>>>>>

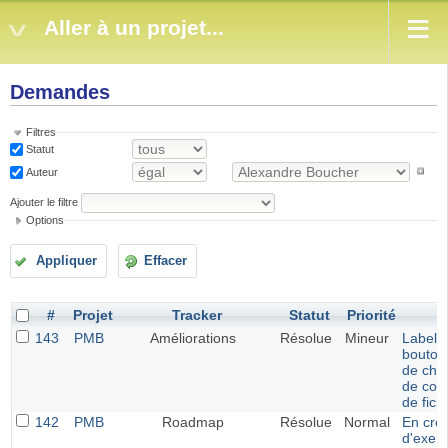
Aller à un projet...
Demandes
Filtres
Statut
Auteur
Ajouter le filtre
Options
Appliquer
Effacer
#
Projet
Tracker
Statut
Priorité
S
143
PMB
Améliorations
Résolue
Mineur
Label p
bouton
de choi
de con
de fich
142
PMB
Roadmap
Résolue
Normal
En créa
d'exemp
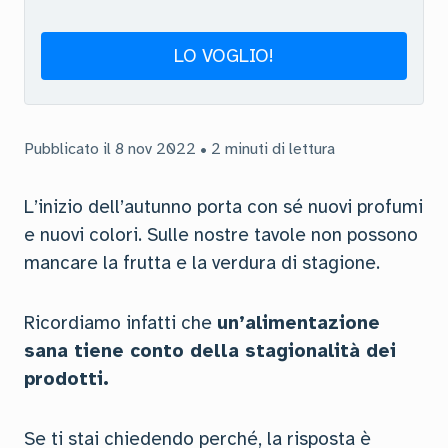
LO VOGLIO!
Pubblicato il 8 nov 2022 • 2 minuti di lettura
L’inizio dell’autunno porta con sé nuovi profumi
e nuovi colori. Sulle nostre tavole non possono
mancare la frutta e la verdura di stagione.
Ricordiamo infatti che
un’alimentazione
sana tiene conto della stagionalità dei
prodotti.
Se ti stai chiedendo perché, la risposta è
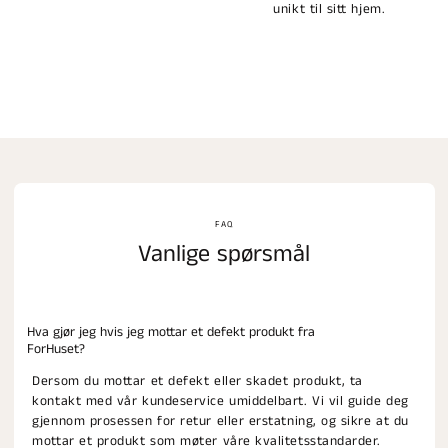
unikt til sitt hjem.
FAQ
Vanlige spørsmål
Hva gjør jeg hvis jeg mottar et defekt produkt fra
ForHuset?
Dersom du mottar et defekt eller skadet produkt, ta
kontakt med vår kundeservice umiddelbart. Vi vil guide deg
gjennom prosessen for retur eller erstatning, og sikre at du
mottar et produkt som møter våre kvalitetsstandarder.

<<<<<

■ EXERCISE
Every line above that holds the string "defekt" should be copied into the answer.

■ THE ANSWER
Hva gjør jeg hvis jeg mottar et defekt produkt fra
Dersom du mottar et defekt eller skadet produkt, ta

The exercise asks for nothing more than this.